Nobody really should be able to say one way or another without seeing it in person.
Seeing how well it's built, the fit of the door and even firing it up.
Run the dimensions through a calculator and see if they're good to go.


----------



## DoughBall (Jun 22, 2019)

Thanks. What should _I look at in terms of dimensions?_


----------



## chilerelleno (Jun 22, 2019)

There are calculators for designing smokers, regular or reverse flow and more.
You enter the dimensional numbers of your cooking chamber and tells you what size all the specs should be for everything else.
Everything that will make it function in an optimal manner.
Firebox size/shape, firebox to cook chamber opening size, air vent sizes, chimney diameter and height and more.

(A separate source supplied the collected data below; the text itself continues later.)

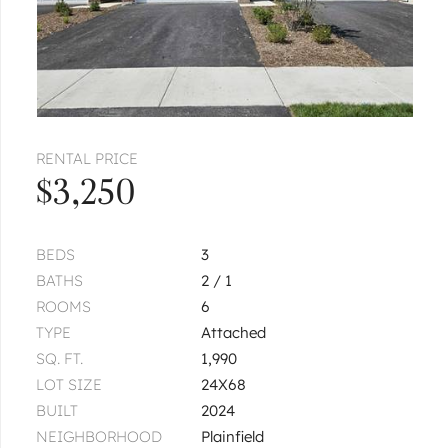
RENTAL PRICE
$3,250
BEDS
3
BATHS
2 / 1
ROOMS
6
TYPE
Attached
SQ. FT.
1,990
LOT SIZE
24X68
BUILT
2024
NEIGHBORHOOD
Plainfield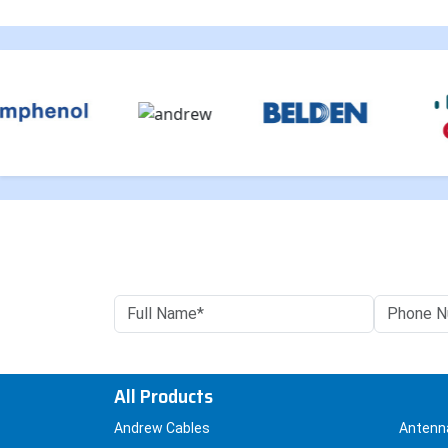
All Products
Andrew Cables
Antenn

Example: http://www.feldoncentral.com/bbqcalculator.html


----------



## Smokin Okie (Jun 23, 2019)

I can't offer advise from experience,  but from what I've read,  offsets with the smaller diameter cook chamber have air flow problems.   At Horizon, they will guide people away from their 16",  especially the one that also has a vertical chamber.  I've seen a couple of those for sale.   And IIRC,  the Yoder 16" also has air flow problems.

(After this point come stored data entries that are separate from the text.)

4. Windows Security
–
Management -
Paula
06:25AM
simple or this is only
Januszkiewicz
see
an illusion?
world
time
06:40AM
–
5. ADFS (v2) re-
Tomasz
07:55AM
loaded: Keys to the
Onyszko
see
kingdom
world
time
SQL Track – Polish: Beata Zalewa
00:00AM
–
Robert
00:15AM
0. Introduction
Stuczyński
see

Seller says the one your looking at, has an 18" lower grate.   I would want at least a 20" cook chamber,  and I would prefer a 24".


----------



## DoughBall (Jun 24, 2019)

I ended up purchasing the unit. The engineering on it is pretty good. The guy who built it was an engineer so he was pretty geeked out on how it performed. The shortcomings are the thickness of the metals. Firebox is 3/16 and cooking area is 1/8, not 3/16 as he had represented. It's built well besides the undersized thicknesses. This is a good first offset. If I really enjoy it over the next couple years, I'll probably break down and by a Klose or something to their standard. To get one of his to PDX would probably cost me close to 4k by the time it is said and done. $1000 bucks to get going and still have a pretty decent unit feels ok to me and I've got plenty of kiln dried oak and maple at my disposal. Thanks for the suggestions. Really appreciate them all.


----------



## Preacher Man (Jun 29, 2019)

Have you had a chance to use it yet?


----------



## DoughBall (Jul 1, 2019)

Thanks for asking 

 Preacher Man
. I did, thank you. I've done a couple chickens and a round of ribs. In general the smoker does well. I think the main difference between this and a Klose or that level of smoker and this one is the amount of attention it needs. The ribs were my second round, so they were better for sure. The smoke was nice throughout and I also upgraded my wood stash. We have a guy down the road that sells kiln dried oak and that helped significantly. I downsized my sticks, but needed to keep adding about every 1/2 hour to 45 min. I found more consistency in temperature adding small amounts more frequently. I was able to keep my temps between 200-275 with a target of 225. I got a little hot early. downsized my splits and then stayed between 200-250 the rest of the way and mostly at 225. I'm a big fan of simple. Avocado oil, sea salt and pepper to start. I did a 4 hour smoke, put the ribs in foil/added a light coat of my favorite bbq sauce that I use for the cook only and then did another hour. After that, I put them in a cooler and let them rest for an hour at the very end. I served them up with an Apple Habenero sauce that I like. The ribs that came out were the best I've ever had. I'm sure I could find better, but these were pretty darn good. Next up are 5 racks of beef and pork ribs for the 4th.


----------



## chopsaw (Jul 1, 2019)

Doug I think I remember the smoker , but the add is gone . Maybe throw up a pic if you get time .


----------